Я даже не успела заглянуть в свое меню и быстро опускаю взгляд, прикусив губу.
— Я возьму Эль Дьябло, как обычно, Оскар. А для леди….
Я поднимаю взгляд и встречаю взгляд Петра, который внимательно изучает меня, словно пытаясь разгадать головоломку.
— Давайте попробуем Цинаровый Шпритц.
— Очень хорошо, сэр. — Оскар слегка сгибается в бедрах и убегает.
— Петр, — шепчу я, наклоняясь вперед, чтобы нас никто не услышал, — мне еще не двадцать один. И тебе тоже. Что ты делаешь?
Он только хихикает.
— Пытаюсь угадать, какой напиток ты предпочитаешь.
— А у нас не будет проблем?
Его бровь резко поднимается.
— Не будет. Расслабься. Я прихожу сюда постоянно.
Я стараюсь делать, как он говорит, откидываюсь на спинку стула и смотрю на третье меню.
— Кто к нам присоединится?
— Увидев твой восторг по поводу искусства, я подумал, что тебе может понравиться эта особа, и пригласил ее поужинать с нами. — Он делает игривую паузу, загадочная ухмылка возвращается и делает его сильное мужественное лицо неожиданно более молодым. — Я подумал, что ты захочешь познакомиться с несколькими друзьями в городе.
— Вау, это очень… заботливо, — удивленно говорю я.
Эмоции промелькнули на его лице так быстро, что я не успела понять, что именно увидела. Затем он занялся раскладыванием столового серебра и положил салфетку на колени.
— Да, ну… полагаю, у меня есть несколько искупительных качеств.
Я тяжело сглатываю, понимая, что мой комплимент был больше похоже на замечание, сделанное задом наперед, в сочетании с моим шокированным тоном.
— Прости. Я не хотела… — Я прикусила язык, не зная, как закончить предложение.
— Все в порядке. — Он улыбается мне, но теперь уже более жестко.
Мне хочется пнуть себя за то, что я случайно испортила такой замечательный день. Спустя мгновение наш официант ставит наши напитки, и Петр поднимает свой бокал в тосте.
— За твой первый день в Нью-Йорке.
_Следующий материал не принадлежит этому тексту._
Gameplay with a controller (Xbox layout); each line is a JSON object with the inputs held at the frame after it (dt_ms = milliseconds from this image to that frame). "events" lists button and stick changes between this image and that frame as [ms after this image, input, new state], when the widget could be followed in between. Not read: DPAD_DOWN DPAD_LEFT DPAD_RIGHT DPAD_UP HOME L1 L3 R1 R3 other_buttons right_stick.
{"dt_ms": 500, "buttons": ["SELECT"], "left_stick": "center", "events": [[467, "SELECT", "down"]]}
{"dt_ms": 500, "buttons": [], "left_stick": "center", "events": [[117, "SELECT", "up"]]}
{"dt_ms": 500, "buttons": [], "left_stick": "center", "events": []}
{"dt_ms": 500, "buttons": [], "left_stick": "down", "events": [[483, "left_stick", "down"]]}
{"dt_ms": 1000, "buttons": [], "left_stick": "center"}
Было ли это все, о чем ты мечтала? — Его тон снова стал игривым.
Я хихикаю, пригубив свой янтарного цвета шипучий напиток, поданный в фужере для шампанского.
— Все, о чем я мечтала, и даже больше. Спасибо за чудесное приключение.
— Не за что. — Улыбка Петра сейчас наполнена теплом, которого я раньше не замечала, и это зажигает огонь в глубине моего живота.
Чтобы отвлечься, я делаю глоток коктейля, который он мне заказал.
— Ммм, — стону я, закрывая глаза и смакуя горьковатый, почти травянистый вкус с нотками цитрусовых, шипящих на языке. — Что это?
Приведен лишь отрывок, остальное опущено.